I have an aunt who never married, based on her own choice and the direction that her life took. To say she does not have a family is to completely mis-state her present situation. For a long time she lived in Manhattan, and there she had a close circle of friends. Together these people created a family, sharing lives, meals, spending holiday time together. As someone who was not married, she had no children of her own. However, she has nurtured nieces and nephews (including me). She has become a grandmother in her current neighborhood. When nearby neighbors had twins, my aunt was pulled in to help provide an extra set of arms to hold, hands to care for these girls. She is now their beloved “nana”—not a grandmother in flesh, but certainly in spirit and bonding.

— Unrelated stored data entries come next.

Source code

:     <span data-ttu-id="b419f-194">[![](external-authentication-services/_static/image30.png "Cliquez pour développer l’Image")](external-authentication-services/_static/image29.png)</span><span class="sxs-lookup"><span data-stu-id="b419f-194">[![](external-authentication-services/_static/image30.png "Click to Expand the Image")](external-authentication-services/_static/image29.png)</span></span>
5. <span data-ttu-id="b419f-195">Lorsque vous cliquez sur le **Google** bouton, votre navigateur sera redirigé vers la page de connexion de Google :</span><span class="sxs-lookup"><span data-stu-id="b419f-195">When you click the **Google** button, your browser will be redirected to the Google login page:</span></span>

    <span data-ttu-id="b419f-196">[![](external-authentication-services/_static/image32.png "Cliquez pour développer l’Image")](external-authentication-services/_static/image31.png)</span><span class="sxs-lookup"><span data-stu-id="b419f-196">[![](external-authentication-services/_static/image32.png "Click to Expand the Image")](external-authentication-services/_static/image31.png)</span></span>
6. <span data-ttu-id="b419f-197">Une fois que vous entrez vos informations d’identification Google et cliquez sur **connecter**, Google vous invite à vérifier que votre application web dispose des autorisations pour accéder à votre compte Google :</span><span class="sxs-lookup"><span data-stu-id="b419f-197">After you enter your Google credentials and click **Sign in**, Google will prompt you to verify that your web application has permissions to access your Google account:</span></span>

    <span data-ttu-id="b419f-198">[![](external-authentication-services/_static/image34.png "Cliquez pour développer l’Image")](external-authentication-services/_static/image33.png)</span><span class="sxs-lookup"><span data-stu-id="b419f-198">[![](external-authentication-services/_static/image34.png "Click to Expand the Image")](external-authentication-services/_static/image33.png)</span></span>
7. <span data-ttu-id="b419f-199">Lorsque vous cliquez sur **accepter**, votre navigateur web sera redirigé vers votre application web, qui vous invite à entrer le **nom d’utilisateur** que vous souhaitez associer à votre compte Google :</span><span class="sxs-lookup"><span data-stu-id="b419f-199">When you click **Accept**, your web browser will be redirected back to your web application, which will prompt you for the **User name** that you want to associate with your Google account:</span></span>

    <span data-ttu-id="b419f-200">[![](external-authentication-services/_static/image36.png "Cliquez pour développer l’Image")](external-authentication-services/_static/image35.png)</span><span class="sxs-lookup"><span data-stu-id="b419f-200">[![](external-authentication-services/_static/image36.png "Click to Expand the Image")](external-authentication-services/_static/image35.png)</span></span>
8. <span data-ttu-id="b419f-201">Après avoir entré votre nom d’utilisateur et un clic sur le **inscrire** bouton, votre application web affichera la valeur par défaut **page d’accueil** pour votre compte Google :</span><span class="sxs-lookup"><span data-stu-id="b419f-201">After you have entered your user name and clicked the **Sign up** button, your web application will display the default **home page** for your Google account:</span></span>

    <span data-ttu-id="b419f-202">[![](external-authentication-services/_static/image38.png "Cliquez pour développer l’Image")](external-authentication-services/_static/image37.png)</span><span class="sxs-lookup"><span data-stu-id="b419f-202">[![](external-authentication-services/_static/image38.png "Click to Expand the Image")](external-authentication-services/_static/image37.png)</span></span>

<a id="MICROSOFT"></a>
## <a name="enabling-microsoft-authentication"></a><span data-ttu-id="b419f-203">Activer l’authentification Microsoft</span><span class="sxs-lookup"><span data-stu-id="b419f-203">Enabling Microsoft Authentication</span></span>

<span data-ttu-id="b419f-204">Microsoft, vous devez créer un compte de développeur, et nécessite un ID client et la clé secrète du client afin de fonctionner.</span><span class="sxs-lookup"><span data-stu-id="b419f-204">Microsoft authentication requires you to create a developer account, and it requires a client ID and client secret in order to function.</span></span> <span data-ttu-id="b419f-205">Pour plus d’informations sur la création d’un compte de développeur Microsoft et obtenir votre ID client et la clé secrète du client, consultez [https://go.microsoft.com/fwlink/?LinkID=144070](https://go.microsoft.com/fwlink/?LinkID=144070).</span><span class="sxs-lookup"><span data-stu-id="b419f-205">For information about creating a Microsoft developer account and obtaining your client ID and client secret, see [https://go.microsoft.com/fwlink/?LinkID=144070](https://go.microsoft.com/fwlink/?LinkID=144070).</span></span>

In Robert Frost’s poem “The Death of Hired Man” two characters named Warren and Mary, a husband and wife, talk about a hired man who has returned “home” to die. While their conversation revolves in part around a definition of “home” some of what they say makes me think of family:
“Home is the place where, when you have to go there,
They have to take you in.”
“I should have called it
Something you somehow haven’t to deserve.”
Several years ago, I read Sue Monk Kidd’s Secret Life of Bees. This wonderful novel tells the story of Lily Owen, a young white teen struggling with an abusive father. She fixates on her dead mother, and sets off on a quest to unravel a family secret. In the process, she discovers a family—made up of three black sisters, who enfold her in their circle of caring.
While I was reading this novel, I attended the General Assembly of the Presbyterian Church (USA) in Denver, Colorado. During that meeting, a Presbyterian study document on family was presented for our consideration. It was eventually returned to committee because a more conservative minority report did not find the definitions of family included in the document sufficiently Biblical. Perhaps I need not add that I was voting to have the document received.
Family, after all, can exist in many ways. It can exist as the birth families some of us are fortunate enough to experience; it can exist as families created out of a circle of friends and neighbors; it can even exist as strangers who take us in and nurture us in time of need.